Wie Schwarz darf ein Mensch sein?

Wallace Thurmans Roman „The Blacker the Berry“ beschreibt eine bewegende Selbstfindung in bewegten Zeiten

Von Nora EckertRSS-Newsfeed neuer Artikel von Nora Eckert

Besprochene Bücher / Literaturhinweise

Als der afroamerikanische Autor Wallace Thurman Ende 1934 an Tuberkulose im Alter von gerade einmal 32 Jahren starb, ehrte ihn die New York Times immerhin mit einem Nachruf. Der umfasste zwar nur zwei kleine Absätze, erinnerte darin aber an einen Schriftsteller und Bühnenautor, der zu allen Hoffnungen berechtigte. Große Bekanntheit errang der in Salt Lake City geborene Thurman durch ein Bühnenstück mit dem Titel Harlem, das sich nach der Premiere im Februar 1928 bis zum Juli auf der Bühne hielt, um dann im Herbst eine Wiederaufnahme und im Jahr darauf noch zahlreiche weitere Aufführungen zu erleben. Bekannt wurden von ihm auch die Romane Infants of the Springs und The Interne (beide 1932) sowie sein literarisches Debüt von 1929 The Blacker the Berry, das nun erstmals in einer deutschen Übersetzung vorliegt.
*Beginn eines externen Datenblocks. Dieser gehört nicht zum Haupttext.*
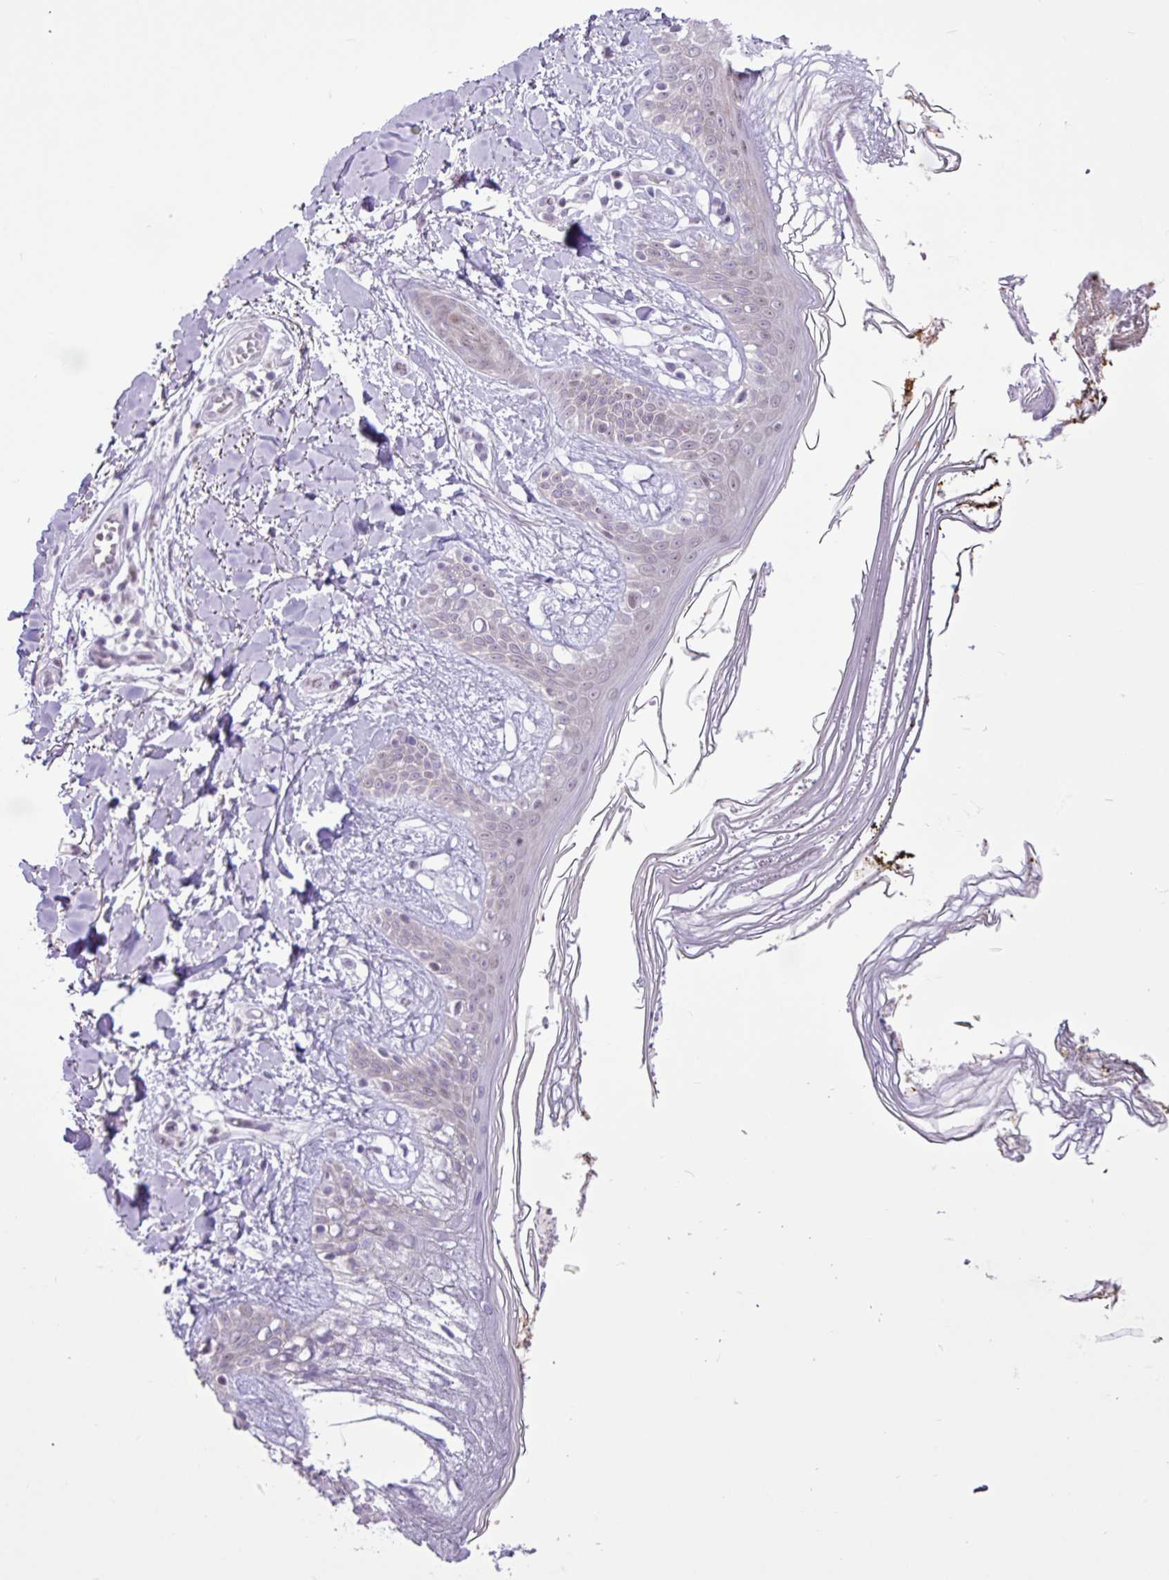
{"staining": {"intensity": "negative", "quantity": "none", "location": "none"}, "tissue": "skin", "cell_type": "Fibroblasts", "image_type": "normal", "snomed": [{"axis": "morphology", "description": "Normal tissue, NOS"}, {"axis": "topography", "description": "Skin"}], "caption": "A high-resolution image shows immunohistochemistry (IHC) staining of normal skin, which reveals no significant staining in fibroblasts.", "gene": "ELOA2", "patient": {"sex": "female", "age": 34}}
In einem Artikel für die New York Times erzählte Thurmann, wie er und ein anderer junger Autor (William Jourdan Rapp) ihre beiden Stücke über das „Black Mecca“, wie sie den New Yorker Stadtteil Harlem nannten, einer Theateragentur anboten. Die Stücke wurden zwar angenommen, doch am Ende wurde es eine lange, abenteuerliche Geschichte von Zu- und Absagen mit immer neuen Textfassungen. Fünfzig Kopien kursierten davon in der New Yorker Theaterwelt, mokiert sich Thurman. Doch sollte es schließlich ein Happy End geben. Unter dem Titel Harlem. An Episode of Life in New York’s Black Belt kam das Gemeinschaftswerk auf die Bühne, auch wenn ihm im 3. Akt ein effektvolles „Wow“ fehlte, wie den Autoren auf ihrer Suche stets erklärt wurde. Denn offenkundig war das Leben in Harlem, von dem das Stück erzählt, auch ohne „Wow“ spannend genug.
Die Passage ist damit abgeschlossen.